Texaco's Erskine multiphase pipeline to Amoco's Lomond production platform is a thermally insulated pipe-in-pipe system designed to prevent hydrate formation under low flow conditions, and to achieve increased throughput. Erskine contains 330 bcf of gas and 75 million bbl of condensate, with an anticipated wellhead pressure of 730 bar. With pressures this high, production is being choked at the wellhead. The wellstream will be piped from a not-normally-manned installation on Erskine to the Lomond platform 30 km to the north, which also contains a new module dedicated to processing Erskine's fluids.
McDermott-ETPM (MET) installed the pipeline in August 1996 using the laybarge DLB-1601. Its successful project tender, awarded in September 1995, was formulated with Mentor Project Engineering. This covered a pipe-in-pipe system laid on the seabed with no added pre-engineered thermal buckling mitigation systems.
British Steel's Hydrotherm system was chosen for the thermal insulation package. The system consists of hollow alumina silicate microspheres contained in an annulus between an outer sleeve pipe and an inner flowline pipe. MET described this system and the project 's progression in another paper at the Offshore Pipeline Technology Conference.
"The inner flowline is butt-welded in the normal manner. The field joint is insulated and the outer sleeve pipes are then joined by means of a sliding steel collar, which is welded into place," the paper stated. "The annular space within the onshore field joint is insulated with Rockwool, and contains a steel bracket which is clamped to the flowline and abuts the sleeve pipe forming a lay stop. This is a means of transferring lay tension from the sleeve to flowline during installation.
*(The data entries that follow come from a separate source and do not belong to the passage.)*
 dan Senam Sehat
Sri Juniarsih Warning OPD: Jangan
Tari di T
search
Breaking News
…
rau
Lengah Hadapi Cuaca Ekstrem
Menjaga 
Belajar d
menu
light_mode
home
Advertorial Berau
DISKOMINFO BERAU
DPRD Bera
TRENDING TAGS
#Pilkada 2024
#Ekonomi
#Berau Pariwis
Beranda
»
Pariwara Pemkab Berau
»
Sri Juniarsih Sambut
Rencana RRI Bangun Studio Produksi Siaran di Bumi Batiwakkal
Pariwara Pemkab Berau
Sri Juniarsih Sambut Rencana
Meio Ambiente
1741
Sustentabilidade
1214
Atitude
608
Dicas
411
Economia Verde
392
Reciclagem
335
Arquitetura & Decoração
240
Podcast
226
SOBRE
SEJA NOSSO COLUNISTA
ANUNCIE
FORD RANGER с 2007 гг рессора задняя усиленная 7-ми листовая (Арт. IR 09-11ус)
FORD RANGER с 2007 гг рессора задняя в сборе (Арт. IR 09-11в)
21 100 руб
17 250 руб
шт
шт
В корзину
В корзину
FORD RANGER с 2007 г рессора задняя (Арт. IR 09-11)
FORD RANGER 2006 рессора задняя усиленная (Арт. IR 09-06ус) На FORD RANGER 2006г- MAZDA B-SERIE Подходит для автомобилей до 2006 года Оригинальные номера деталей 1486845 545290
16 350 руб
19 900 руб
The offshore joint for completion on the lay barge is similarly a sliding collar concept filled with preformed Rockwool half shells."
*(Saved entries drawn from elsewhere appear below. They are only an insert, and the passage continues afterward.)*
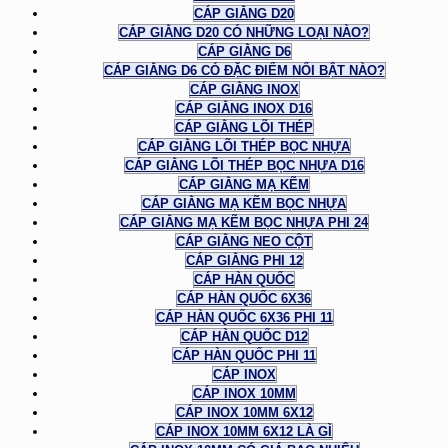
CÁP GIẰNG D20
CÁP GIẰNG D20 CÓ NHỮNG LOẠI NÀO?
CÁP GIẰNG D6
CÁP GIẰNG D6 CÓ ĐẶC ĐIỂM NỔI BẬT NÀO?
CÁP GIẰNG INOX
CÁP GIẰNG INOX D16
CÁP GIẰNG LÕI THÉP
CÁP GIẰNG LÕI THÉP BỌC NHỰA
CÁP GIẰNG LÕI THÉP BỌC NHỰA D16
CÁP GIẰNG MẠ KẼM
CÁP GIẰNG MẠ KẼM BỌC NHỰA
CÁP GIẰNG MẠ KẼM BỌC NHỰA PHI 24
CÁP GIẰNG NEO CỘT
CÁP GIẰNG PHI 12
CÁP HÀN QUỐC
CÁP HÀN QUỐC 6X36
CÁP HÀN QUỐC 6X36 PHI 11
CÁP HÀN QUỐC D12
CÁP HÀN QUỐC PHI 11
CÁP INOX
CÁP INOX 10MM
CÁP INOX 10MM 6X12
CÁP INOX 10MM 6X12 LÀ GÌ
The flowline is made from seamless EEMUA 166 grade EP450 carbon steel, specified for sour service, while the sleeve pipe is made to EEMUA 166 Grade EP415, 24-in. by 11 mm WT.
Full-scale impact tests on the Hydrotherm system, including a completed field joint, demonstrated that integrity would be retained in the event of trawlerboard impact, thus supporting the case for non-trenching of the pipeline.
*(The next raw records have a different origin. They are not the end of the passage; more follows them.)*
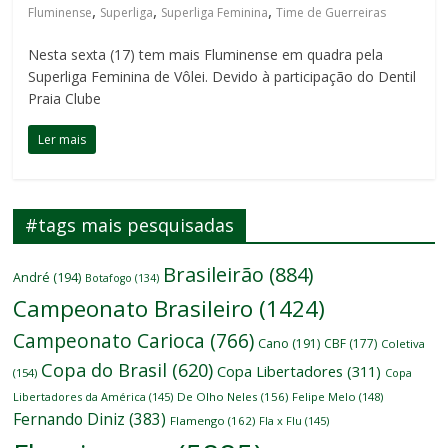
,
,
,
Fluminense
Superliga
Superliga Feminina
Time de Guerreiras
Nesta sexta (17) tem mais Fluminense em quadra pela
Superliga Feminina de Vôlei. Devido à participação do Dentil
Praia Clube
Ler mais
#tags mais pesquisadas
Brasileirão
(884)
André
(194)
Botafogo
(134)
Campeonato Brasileiro
(1424)
Campeonato Carioca
(766)
Cano
(191)
CBF
(177)
Coletiva
Copa do Brasil
(620)
Copa Libertadores
(311)
(154)
Copa
Libertadores da América
(145)
De Olho Neles
(156)
Felipe Melo
(148)
Fernando Diniz
(383)
Flamengo
(162)
Fla x Flu
(145)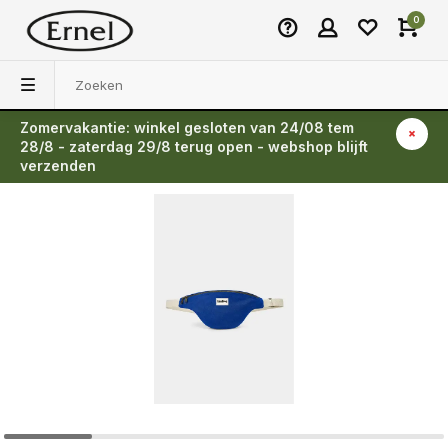
0
Zomervakantie: winkel gesloten van 24/08 tem
Terug
28/8 - zaterdag 29/8 terug open - webshop blijft
verzenden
The pipeline was laid in a snake configuration to promote lateral displacement at predetermined locations, thereby relieving compressive thermal axial forces. Amplitude of the configuration from the nominal centerline is 75 meters, with a half wavelength of 3 km. Curvature at the apex is 2,000 meters. Detailed finite element analysis of the route bends was performed., with the compliancy of the combined section verified by various theoretical and analytical tools. Under axial loading, the bend apex displaces at a worst case condition by approximately 15-20 meters laterally.
Peak stresses of around 300 Mpa are predicted in both the sleeve pipe and flowline. Bending moment at the apex of the bends is predicted at around 40% of the installation bending moment, The corresponding strain in the fillet weld is around 0.5-1%.
Ratchetting was also checked. Most of the displacement is recovered on unloading. On subsequent cycles, the displacement is constant and the cumulative fatigue damage due to the number of cycles is low.
According to MET, with the pipe-in-pipe, external corrosion protection need only be applied to the outer sleeve pipe, hence the protection system only needs to accommodate ambient temperature conditions. Due to the aggressive nature of the product stream, corrosion inhibitor will be continuously injected into the pipeline at Erskine. At both ends of the pipeline, risers are connected by flanged expansion offsets. Both risers and spools are also pipe-in-pipe, insulated by Hydrotherm microspheres and Rockwool.